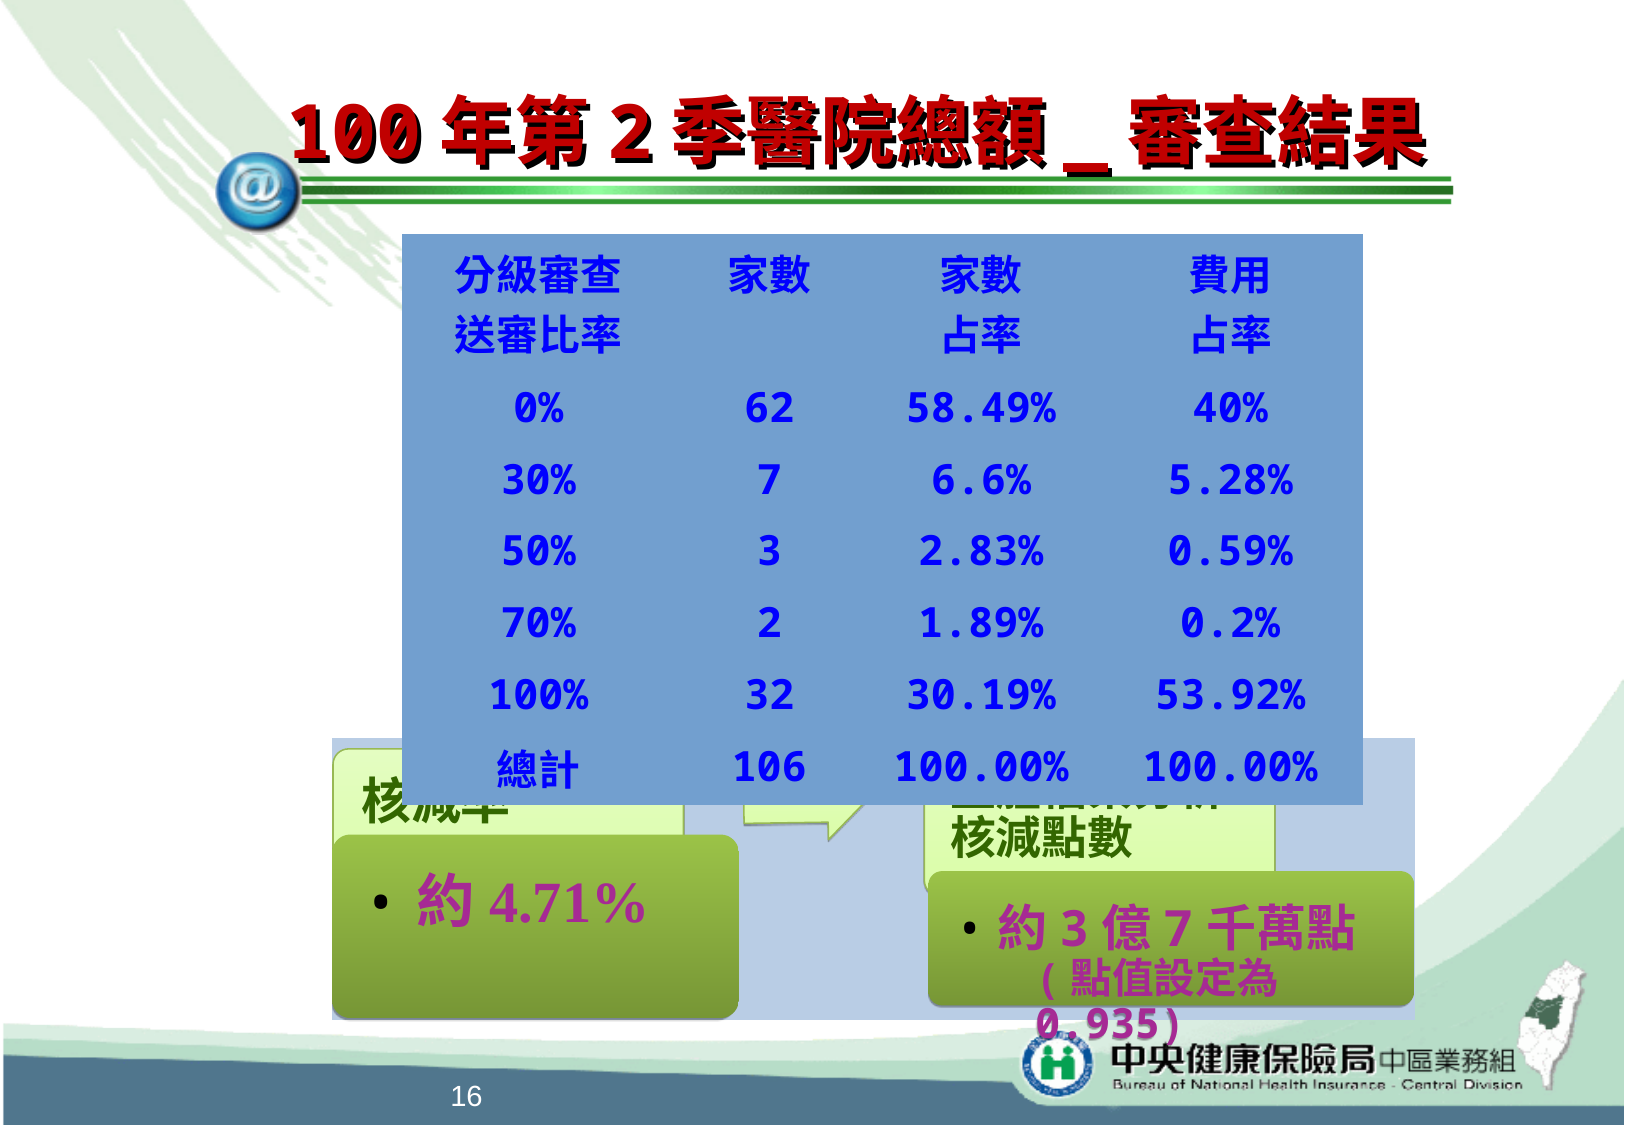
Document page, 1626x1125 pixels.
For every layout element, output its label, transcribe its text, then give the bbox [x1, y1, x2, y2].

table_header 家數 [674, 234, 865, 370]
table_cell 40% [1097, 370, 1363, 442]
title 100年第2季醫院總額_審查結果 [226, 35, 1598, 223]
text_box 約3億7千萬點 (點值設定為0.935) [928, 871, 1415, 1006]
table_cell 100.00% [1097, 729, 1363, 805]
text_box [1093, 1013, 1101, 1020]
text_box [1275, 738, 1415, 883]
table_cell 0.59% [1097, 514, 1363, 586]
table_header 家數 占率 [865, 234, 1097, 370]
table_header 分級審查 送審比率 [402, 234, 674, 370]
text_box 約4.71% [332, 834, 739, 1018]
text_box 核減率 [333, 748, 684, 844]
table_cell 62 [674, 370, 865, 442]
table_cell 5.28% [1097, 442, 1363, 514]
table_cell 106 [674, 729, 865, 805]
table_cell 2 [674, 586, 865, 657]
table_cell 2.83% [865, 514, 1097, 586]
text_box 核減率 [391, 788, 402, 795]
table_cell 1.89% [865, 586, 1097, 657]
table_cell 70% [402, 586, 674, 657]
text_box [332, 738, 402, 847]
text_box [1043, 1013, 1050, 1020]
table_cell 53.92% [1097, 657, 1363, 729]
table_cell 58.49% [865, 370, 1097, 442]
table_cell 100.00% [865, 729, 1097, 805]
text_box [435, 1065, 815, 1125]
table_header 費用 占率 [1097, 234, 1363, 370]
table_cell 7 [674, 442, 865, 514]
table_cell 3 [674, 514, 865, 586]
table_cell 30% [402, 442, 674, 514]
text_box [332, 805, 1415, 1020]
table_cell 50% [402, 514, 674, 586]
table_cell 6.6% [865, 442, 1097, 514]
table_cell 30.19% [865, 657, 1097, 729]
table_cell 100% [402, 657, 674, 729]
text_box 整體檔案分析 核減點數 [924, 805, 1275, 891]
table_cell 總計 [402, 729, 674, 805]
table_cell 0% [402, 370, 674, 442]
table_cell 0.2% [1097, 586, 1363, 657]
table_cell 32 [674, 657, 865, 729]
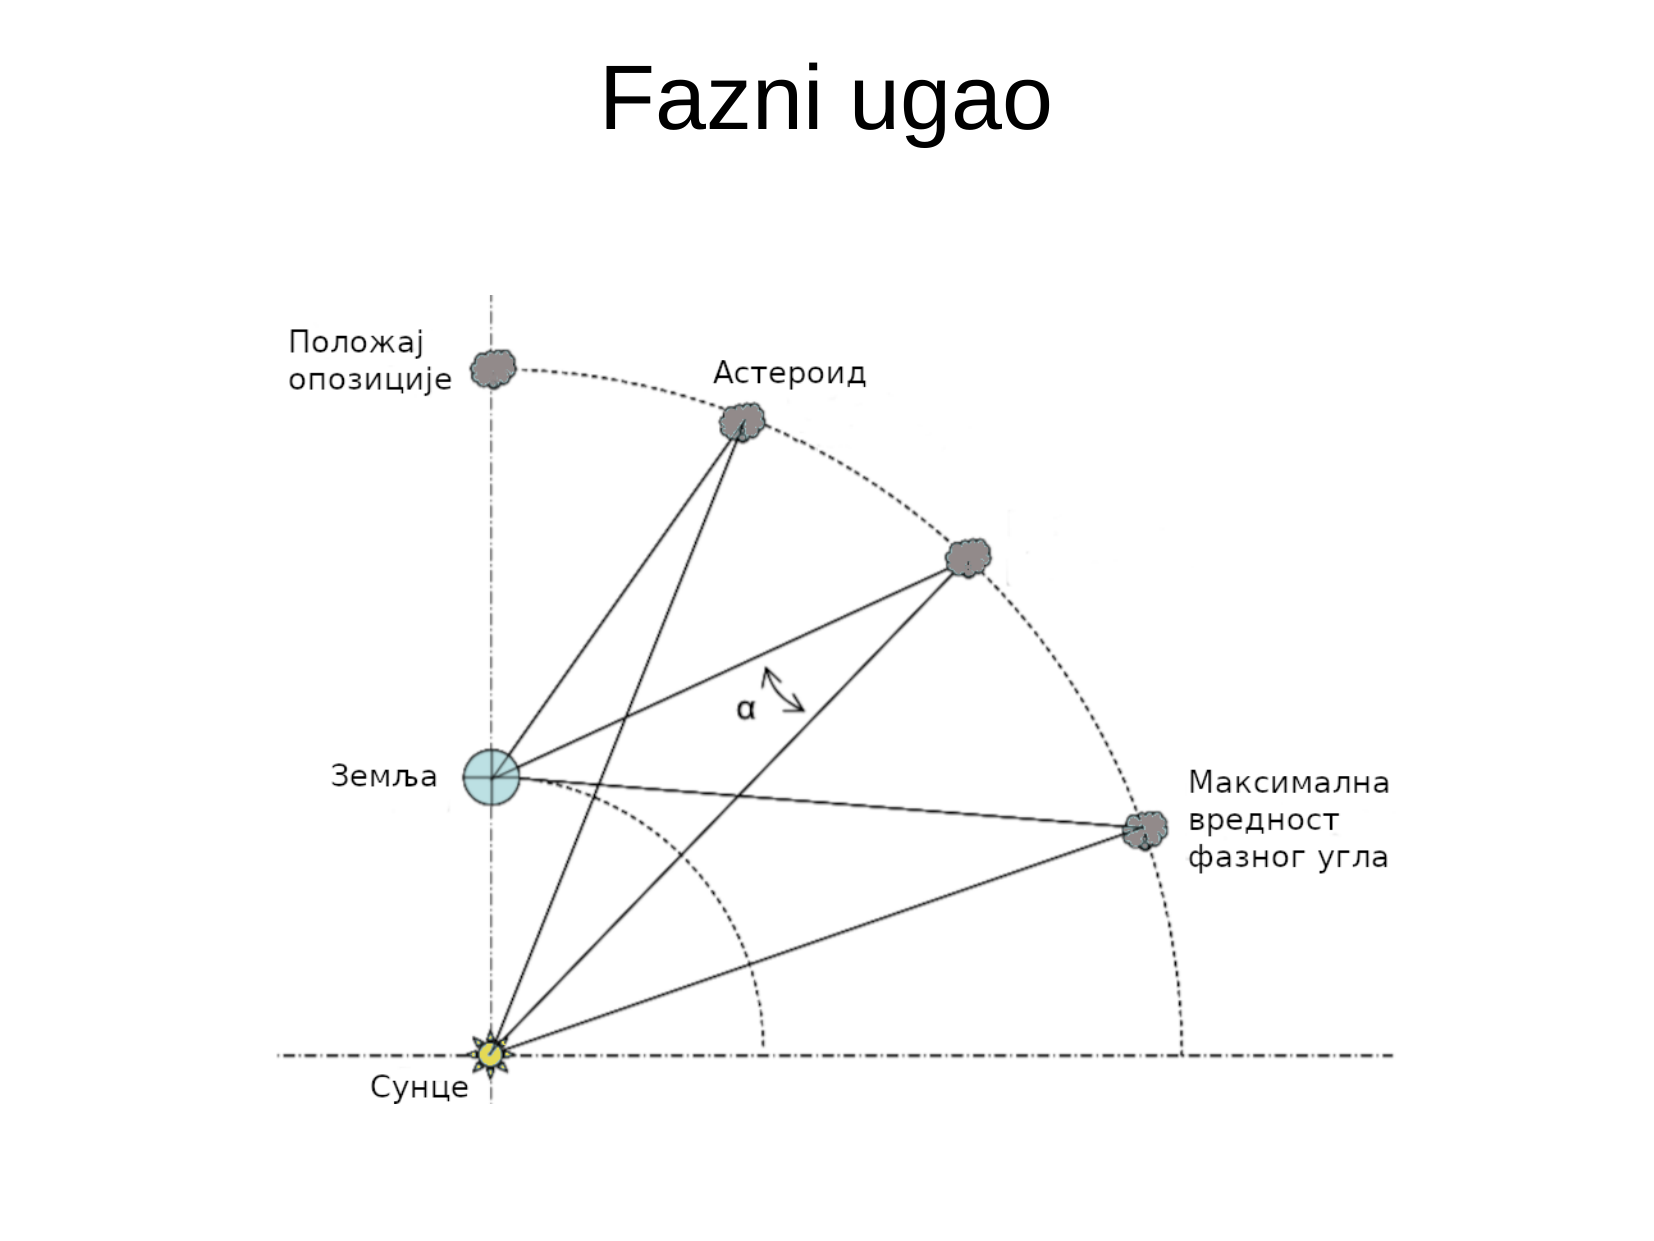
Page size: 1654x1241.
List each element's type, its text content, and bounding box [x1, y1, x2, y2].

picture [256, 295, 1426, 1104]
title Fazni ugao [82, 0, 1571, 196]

● DESCRIPTION OF THE TASK:
Starting at the beginning of the records and ending with the line that contains "For every layout", including that line, return each line unchanged. Leave the pictures out.

● RESPONSE TO THIS TASK:
Document page, 1626x1125 pixels.
For every layout element, output its label, transcribe its text, then give the bbox [x1, y1, x2, y2].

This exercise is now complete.